Saturday, November 9, 2013

A Bit Flip That Killed?

During my bitsquatting research I was amazed how many critical RAM chips in a typical PC lack error correcting memory.

It turns out that ECC is missing from an even more critical device: cars.

Details from the recent Toyota civil settlement show that the drive-by-wire control of Toyota cars was lacking error detection and correcting RAM.

Although the investigation focused almost entirely on software, there is at least one HW factor: Toyota claimed the 2005 Camry's main CPU had error detecting and correcting (EDAC) RAM. It didn't. EDAC, or at least parity RAM, is relatively easy and low-cost insurance for safety-critical systems.

I can't fathom why that would ever be the case. The amount of RAM required is relatively small, and the extra cost is inconsequential to the total cost of a car. Oh, and the software runs next to a car engine.
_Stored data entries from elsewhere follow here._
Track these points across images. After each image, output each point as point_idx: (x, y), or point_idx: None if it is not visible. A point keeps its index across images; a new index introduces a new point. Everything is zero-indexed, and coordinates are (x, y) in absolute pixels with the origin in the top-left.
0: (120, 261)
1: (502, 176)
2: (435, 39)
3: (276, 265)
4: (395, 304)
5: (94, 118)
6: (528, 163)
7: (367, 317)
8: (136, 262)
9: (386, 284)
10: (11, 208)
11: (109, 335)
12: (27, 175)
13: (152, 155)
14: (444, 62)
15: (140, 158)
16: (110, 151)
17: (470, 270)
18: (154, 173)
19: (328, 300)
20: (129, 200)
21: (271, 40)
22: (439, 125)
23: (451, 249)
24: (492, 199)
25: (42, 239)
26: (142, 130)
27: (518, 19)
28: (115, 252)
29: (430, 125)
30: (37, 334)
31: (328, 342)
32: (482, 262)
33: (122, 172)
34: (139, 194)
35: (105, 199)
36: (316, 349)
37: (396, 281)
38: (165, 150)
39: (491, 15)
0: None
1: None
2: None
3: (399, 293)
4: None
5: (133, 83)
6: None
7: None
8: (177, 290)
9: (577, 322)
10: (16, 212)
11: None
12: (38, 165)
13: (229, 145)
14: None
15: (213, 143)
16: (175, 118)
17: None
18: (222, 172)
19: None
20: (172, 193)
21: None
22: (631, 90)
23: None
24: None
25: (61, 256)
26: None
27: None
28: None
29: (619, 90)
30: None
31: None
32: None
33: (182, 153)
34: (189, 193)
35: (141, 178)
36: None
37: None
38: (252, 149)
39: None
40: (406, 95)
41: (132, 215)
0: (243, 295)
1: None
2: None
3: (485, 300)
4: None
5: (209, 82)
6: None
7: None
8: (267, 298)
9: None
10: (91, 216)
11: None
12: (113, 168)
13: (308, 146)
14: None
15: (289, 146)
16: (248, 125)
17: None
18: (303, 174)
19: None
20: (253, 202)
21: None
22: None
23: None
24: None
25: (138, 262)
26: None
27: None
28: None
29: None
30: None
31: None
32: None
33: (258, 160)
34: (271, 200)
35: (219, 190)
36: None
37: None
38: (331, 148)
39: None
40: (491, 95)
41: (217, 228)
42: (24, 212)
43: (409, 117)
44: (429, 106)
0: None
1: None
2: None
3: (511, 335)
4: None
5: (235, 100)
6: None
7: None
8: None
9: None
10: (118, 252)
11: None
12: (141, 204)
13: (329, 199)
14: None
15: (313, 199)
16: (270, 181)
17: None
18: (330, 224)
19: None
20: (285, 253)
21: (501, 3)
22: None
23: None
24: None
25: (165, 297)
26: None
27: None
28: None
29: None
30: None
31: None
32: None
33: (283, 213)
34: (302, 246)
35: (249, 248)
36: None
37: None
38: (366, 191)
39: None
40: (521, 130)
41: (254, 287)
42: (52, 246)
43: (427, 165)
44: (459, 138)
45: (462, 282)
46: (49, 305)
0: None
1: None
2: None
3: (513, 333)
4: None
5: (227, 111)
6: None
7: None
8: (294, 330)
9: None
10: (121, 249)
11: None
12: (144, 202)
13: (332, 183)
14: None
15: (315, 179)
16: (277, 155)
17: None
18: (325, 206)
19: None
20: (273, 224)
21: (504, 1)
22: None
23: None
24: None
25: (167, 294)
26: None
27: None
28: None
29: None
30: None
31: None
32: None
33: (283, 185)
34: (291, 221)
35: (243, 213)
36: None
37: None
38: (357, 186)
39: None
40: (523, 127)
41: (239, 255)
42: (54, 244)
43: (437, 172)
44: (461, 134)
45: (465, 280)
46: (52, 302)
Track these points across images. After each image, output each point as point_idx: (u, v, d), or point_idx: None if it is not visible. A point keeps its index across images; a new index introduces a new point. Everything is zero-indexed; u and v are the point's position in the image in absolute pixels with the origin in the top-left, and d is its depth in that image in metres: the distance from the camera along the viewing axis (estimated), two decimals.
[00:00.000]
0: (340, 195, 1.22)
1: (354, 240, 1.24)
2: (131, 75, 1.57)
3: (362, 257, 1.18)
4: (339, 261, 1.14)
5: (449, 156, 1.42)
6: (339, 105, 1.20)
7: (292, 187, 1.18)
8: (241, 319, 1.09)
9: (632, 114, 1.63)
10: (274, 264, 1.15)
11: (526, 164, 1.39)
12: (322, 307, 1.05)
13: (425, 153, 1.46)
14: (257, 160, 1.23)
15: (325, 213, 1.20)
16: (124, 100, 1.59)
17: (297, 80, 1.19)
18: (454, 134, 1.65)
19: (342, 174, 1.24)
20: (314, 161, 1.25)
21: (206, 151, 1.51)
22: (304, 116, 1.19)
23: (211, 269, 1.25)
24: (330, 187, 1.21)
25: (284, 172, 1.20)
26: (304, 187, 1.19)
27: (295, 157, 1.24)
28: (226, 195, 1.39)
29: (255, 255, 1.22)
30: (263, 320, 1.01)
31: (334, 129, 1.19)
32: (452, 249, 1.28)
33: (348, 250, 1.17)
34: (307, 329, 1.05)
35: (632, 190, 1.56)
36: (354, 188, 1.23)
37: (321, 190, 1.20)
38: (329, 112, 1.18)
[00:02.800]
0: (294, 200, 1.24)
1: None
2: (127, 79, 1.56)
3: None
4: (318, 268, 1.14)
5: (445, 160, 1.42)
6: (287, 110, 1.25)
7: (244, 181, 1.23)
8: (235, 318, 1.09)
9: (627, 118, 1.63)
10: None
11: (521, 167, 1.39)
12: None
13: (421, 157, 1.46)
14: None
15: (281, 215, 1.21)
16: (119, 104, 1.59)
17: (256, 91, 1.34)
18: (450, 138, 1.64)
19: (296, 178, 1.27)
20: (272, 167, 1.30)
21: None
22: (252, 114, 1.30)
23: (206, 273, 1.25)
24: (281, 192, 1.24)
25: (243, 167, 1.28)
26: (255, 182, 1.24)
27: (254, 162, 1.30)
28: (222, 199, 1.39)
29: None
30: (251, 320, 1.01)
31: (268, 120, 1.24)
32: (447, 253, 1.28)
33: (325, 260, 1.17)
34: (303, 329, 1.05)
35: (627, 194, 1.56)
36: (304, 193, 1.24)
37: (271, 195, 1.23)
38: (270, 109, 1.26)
"We've demonstrated how as little as a single bit flip can cause the driver to lose control of the engine speed in real cars due to software malfunction that is not reliably detected by any fail-safe," Michael Barr, CTO and co-founder of Barr Group, told us in an exclusive interview. Barr served as an expert witness in this case.

Drive-by-wire systems aren't the only critical control systems susceptible to bit-errors. There is some speculation that a bit-error caused a sudden altitude drop in a Qantas A330. Amazingly, airplane software systems did not have to consider single or multiple bit errors until 2010 (see page 222) to achieve certification.